Posted by : Asep Muharam
Senin, 04 Juni 2012
Pahit. Itulah sensasi pertamakali bagi seseorang yang baru mencicipi
buah pare. Di Indonesia buah pare banyak dijadikan sebagai makanan
tradisional, semisal oseng-oseng. Di wilayah lain, ada juga dijadikan
manisan. Banyak orang yang tidak suka, bahkan hingga membenci aromanya.
Tapi dibalik bentuknya dan rasanya ternyata kandungan dan manfaat pare
bagi pengobatan sangat luar biasa. Barangkali beberapa tulisan telah
membahas manfaat pare untuk pengobatan diabetes yang ternyata tidak
hanya dikenal ditanah air, namun juga di luar negeri.
![]() |
| buah pare/obatherbal |
Kandungan pare ini perlu diperhatikan karena sifat toksisitas dan efek samping dari pare. Karena beberapa laporan menyebutkan pemberian sebanyak 250-500 gram pare dapat menyebabkan penderita diabetes mengalami nyeri perut dan diare. Maka dari itu anjuran untuk mengkonsumsi pare juga harus dibatasi agar tidak mengganggu pencernaan dan efek samping lainnya. Meskipun demikian sifat antioksidan yang terkandung dalam juga bermanfaat untuk kesehatan tubuh, sehingga sangat baik untuk dikonsumsi dalam jumlah terkontrol. Cobalah meski pahit rasanya!

Cuplikan Item —
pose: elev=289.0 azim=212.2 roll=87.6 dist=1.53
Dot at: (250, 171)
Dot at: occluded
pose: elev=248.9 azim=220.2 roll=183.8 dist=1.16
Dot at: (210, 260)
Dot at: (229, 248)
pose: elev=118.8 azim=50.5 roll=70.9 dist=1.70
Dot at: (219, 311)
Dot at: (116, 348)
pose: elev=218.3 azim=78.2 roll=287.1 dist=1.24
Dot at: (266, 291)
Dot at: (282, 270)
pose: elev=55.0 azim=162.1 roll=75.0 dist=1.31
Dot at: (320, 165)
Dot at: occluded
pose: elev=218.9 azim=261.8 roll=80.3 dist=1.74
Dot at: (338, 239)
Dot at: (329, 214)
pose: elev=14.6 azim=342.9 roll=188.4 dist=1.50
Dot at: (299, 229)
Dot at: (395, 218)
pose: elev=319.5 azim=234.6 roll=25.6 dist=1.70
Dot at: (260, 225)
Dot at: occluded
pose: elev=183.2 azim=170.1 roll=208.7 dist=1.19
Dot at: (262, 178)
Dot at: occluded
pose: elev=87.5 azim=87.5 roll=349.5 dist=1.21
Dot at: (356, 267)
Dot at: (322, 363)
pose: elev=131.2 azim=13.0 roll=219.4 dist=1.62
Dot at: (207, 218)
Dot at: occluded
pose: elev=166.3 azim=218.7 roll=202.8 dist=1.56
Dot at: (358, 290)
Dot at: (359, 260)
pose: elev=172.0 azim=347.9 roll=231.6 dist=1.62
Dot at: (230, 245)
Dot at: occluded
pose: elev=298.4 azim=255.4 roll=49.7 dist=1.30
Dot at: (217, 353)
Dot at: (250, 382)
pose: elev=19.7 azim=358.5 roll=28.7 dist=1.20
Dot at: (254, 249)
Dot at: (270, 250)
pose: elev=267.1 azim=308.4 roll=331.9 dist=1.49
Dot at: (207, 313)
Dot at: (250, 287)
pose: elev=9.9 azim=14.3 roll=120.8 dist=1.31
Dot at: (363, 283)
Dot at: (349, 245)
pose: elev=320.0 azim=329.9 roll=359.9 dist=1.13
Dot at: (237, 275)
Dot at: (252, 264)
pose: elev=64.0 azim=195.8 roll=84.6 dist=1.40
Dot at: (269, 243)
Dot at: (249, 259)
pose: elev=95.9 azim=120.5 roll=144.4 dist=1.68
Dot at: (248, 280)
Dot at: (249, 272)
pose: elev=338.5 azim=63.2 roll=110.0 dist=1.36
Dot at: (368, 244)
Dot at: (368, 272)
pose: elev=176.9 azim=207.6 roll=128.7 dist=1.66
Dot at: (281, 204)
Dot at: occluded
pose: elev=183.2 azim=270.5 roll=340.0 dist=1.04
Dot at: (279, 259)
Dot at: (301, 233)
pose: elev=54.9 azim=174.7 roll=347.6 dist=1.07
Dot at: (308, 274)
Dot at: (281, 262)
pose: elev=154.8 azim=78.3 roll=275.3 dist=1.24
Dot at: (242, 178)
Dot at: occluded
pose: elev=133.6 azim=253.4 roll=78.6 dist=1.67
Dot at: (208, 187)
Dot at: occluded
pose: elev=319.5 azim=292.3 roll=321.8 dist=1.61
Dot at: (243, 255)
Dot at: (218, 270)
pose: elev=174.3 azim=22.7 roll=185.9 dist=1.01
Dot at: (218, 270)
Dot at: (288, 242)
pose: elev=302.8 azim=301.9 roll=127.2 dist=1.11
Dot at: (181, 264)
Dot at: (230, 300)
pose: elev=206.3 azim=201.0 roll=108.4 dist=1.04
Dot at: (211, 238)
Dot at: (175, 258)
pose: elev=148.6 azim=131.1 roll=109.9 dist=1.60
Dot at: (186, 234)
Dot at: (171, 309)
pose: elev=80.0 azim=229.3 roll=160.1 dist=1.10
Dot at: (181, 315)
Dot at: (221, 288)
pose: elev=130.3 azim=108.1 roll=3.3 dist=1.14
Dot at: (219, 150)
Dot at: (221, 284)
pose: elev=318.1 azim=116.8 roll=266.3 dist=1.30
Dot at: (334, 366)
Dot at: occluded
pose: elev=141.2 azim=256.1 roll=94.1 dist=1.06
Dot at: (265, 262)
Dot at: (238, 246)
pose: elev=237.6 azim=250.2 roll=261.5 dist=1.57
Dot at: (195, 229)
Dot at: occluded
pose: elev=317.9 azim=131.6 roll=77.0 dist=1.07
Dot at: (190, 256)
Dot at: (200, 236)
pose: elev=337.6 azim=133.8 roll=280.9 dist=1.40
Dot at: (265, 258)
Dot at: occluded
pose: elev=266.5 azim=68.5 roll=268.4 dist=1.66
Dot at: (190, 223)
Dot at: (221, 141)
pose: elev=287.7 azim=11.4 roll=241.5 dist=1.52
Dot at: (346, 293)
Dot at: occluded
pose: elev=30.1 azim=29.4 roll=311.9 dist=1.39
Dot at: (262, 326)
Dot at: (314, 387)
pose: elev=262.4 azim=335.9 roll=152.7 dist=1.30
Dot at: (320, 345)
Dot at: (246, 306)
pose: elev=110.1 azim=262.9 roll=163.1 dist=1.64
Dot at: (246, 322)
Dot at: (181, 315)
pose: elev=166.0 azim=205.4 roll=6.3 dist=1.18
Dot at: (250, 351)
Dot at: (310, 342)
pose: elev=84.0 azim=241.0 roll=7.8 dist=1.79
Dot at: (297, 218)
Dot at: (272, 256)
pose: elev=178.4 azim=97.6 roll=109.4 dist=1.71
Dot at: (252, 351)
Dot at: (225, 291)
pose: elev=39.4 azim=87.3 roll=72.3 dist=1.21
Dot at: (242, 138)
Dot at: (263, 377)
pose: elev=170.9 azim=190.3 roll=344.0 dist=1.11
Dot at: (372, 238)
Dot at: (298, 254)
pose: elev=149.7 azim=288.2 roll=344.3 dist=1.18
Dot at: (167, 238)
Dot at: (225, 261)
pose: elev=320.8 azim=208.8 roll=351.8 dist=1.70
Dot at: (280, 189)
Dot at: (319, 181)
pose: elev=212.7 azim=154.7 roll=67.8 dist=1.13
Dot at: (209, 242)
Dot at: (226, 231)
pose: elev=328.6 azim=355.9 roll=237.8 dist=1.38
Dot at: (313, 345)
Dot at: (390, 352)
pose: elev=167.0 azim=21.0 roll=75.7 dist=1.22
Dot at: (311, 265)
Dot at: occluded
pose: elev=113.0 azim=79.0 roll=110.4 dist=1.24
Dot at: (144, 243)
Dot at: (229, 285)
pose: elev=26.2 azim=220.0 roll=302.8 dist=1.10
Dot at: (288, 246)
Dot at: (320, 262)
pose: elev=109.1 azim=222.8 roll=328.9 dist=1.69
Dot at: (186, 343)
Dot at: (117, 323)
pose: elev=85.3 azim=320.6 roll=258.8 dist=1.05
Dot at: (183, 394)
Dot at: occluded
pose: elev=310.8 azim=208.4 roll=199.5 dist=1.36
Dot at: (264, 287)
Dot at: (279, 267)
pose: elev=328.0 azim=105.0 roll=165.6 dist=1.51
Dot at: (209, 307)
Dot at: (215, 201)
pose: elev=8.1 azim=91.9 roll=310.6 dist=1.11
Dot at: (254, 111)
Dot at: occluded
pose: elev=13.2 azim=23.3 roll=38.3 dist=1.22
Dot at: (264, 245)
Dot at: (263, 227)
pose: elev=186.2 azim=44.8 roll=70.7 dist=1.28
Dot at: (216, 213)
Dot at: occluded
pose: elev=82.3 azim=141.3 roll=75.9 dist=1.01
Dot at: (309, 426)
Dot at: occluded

Tugas yang Dikerjakan —
[A] Sebutkan jumlah pare yang menurut kutipan tentang pare dilaporkan dapat menyebabkan penderita diabetes mengalami nyeri perut dan diare.
[B] Tuliskan semua kegunaan atau manfaat pare yang disebutkan dalam kutipan tentang pare.

Kumpulan Jawaban —
[A] Sebanyak 250-500 gram pare.

[B]
- Sebagai makanan tradisional, misalnya oseng-oseng
- Sebagai manisan
- Untuk pengobatan diabetes
- Bermanfaat bagi kesehatan tubuh berkat sifat antioksidannya